Menko PMK: Kemerdekaan Juga Diartikan Bebas dari Kemiskinan
JAKARTA, iNews.id - Menteri Koordinator Bidang Pembangunan Manusia dan Kebudayaan (Menko PMK), Muhadjir Effendy, mengatakan kemerdekaan Indonesia menjadi tonggak bersejarah yang mengingatkan keberhasilan perjuangan terbebas dari belenggu penjajah. Menurut dia, perjuangan saat ini bukan lagi melawan penjajah, namun merdeka dari kemiskinan dan ketimpangan sosial.
“Kemerdekaan juga diartikan sebagai kebebasan dari kemiskinan, sebuah tujuan yang diinginkan oleh banyak individu dan masyarakat,” kata Muhadjir dalam khutbah Jumat di Masjid Baiturrahman, Kompleks Kantor Sekretariat Wakil Presiden (Setwapres), Jakarta, Jumat (18/8/2023).
Dia mengatakan, Alquran menekankan pentingnya umat Islam untuk tidak meninggalkan generasi masa depan yang lemah.
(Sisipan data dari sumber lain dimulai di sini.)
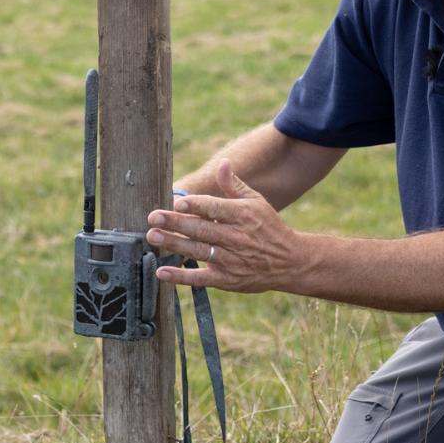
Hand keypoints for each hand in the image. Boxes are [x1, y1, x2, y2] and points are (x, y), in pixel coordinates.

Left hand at [147, 160, 306, 293]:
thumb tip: (222, 163)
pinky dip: (181, 276)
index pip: (214, 208)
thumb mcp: (256, 202)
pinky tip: (162, 272)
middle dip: (176, 222)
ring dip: (174, 244)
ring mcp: (231, 260)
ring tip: (153, 237)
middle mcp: (235, 237)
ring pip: (198, 251)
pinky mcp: (227, 280)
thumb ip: (234, 185)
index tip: (176, 201)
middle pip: (201, 229)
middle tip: (153, 217)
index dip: (195, 205)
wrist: (290, 262)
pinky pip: (200, 278)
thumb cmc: (269, 228)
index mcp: (242, 215)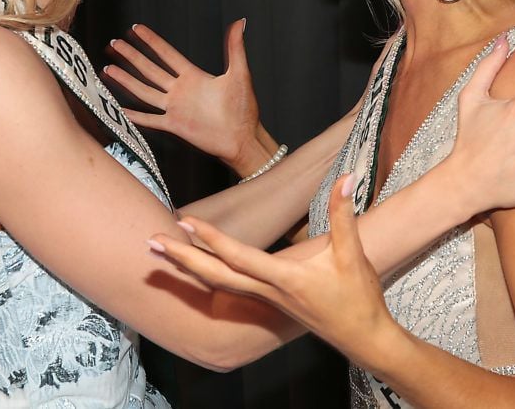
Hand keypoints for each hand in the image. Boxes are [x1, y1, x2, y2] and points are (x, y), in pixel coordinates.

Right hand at [104, 21, 268, 169]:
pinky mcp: (174, 126)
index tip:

Muslim juga diperintahkan untuk meningkatkan kesejahteraan dalam berbagai aspek, termasuk ekonomi, ilmu pengetahuan, teknologi, serta kesehatan fisik dan mental.
“Orang-orang yang kaya bebaskanlah saudara-saudara kalian yang miskin dengan cara-cara yang kalian miliki,” ujarnya.
Lebih lanjut, kata Muhadjir, Islam juga menyeru agar orang-orang miskin terus berupaya mengentaskan diri dari kemiskinan dengan berusaha dan bekerja. Sebab, mengatasi kemiskinan tidak hanya bergantung pada bantuan sosial semata, tetapi harus melibatkan masyarakat dalam mencari rezeki dan membangun ekonomi berkelanjutan.
“Ini kita juga harus hati-hati dalam hal pemberian bantuan sosial dari Pemerintah kepada warga tidak mampu jangan sampai kemudian menciptakan mereka jadi tergantung pada bansos. Jangan sampai sebetulnya mereka masih bisa bekerja produktif, tetapi karena ada yang diharapkan yaitu bansos, mereka menjadi malas atau tidak bekerja,” ujarnya.
Muhadjir menuturkan, saat ini pemerintah terus fokus memberantas kemiskinan, khususnya kemiskinan ekstrem yang ditargetkan mencapai 0 persen pada 2024. Hasilnya, BPS telah merilis penurunan angka kemiskinan ekstrem sebesar 0,62 persen, dari 2,04 persen per Maret 2022 menjadi sebesar 1,12 persen per Maret 2023.
“Tingkat kemiskinan juga turun dari angka 9,75 persen pada September 2022 menjadi 9,36 persen per Maret 2023,” katanya.
Adapun untuk mewujudkan target kemiskinan ekstrem 0 persen pada 2024, menurut Muhadjir, pemerintah salah satunya melalui Tim Nasional Percepatan Penanggulangan Kemiskinan (TNP2K) terus melakukan berbagai terobosan.
“TNP2K telah merumuskan empat sasaran utama untuk menurunkan angka kemiskinan ekstrem hingga di bawah satu persen. Sasaran tersebut meliputi pemulihan ekonomi, stabilitas harga kebutuhan pokok, tingkat akurasi penetapan sasaran yang tinggi, serta kolaborasi dan komplementaritas pelaksanaan program,” kata Muhadjir.
Muhadjir mengungkapkan, di antara negara anggota G-20, Indonesia bersama China dan India menjadi tiga negara yang mampu mempertahankan pertumbuhan ekonominya di atas lima persen. Kendati demikian, dia menyayangkan pertumbuhan ekonomi dan penurunan tingkat kemiskinan tersebut disertai dengan meningkatnya ketimpangan sosial.
“Angka ketimpangan kita sekarang berada di dalam posisi 3,88. Jadi agak ironis angka pertumbuhan ekonominya naik tetapi ketimpangannya juga ikut naik,” kata dia.
Meski pemerintah telah merancang beberapa program untuk mengatasi masalah tersebut, kata dia, tantangan ketimpangan masih terus ada. Dalam situasi ini, penting bagi seluruh pihak, termasuk pemerintah, masyarakat, dan tokoh agama, untuk bersatu dan bekerja sama untuk mengurangi kesenjangan sosial yang semakin dalam.
“Mudah-mudahan dalam waktu yang tidak terlalu lama, Indonesia akan bisa keluar dari persoalan-persoalan yang masih membebani umat dan bangsa ini, dengan rida dari Allah SWT,” ujarnya.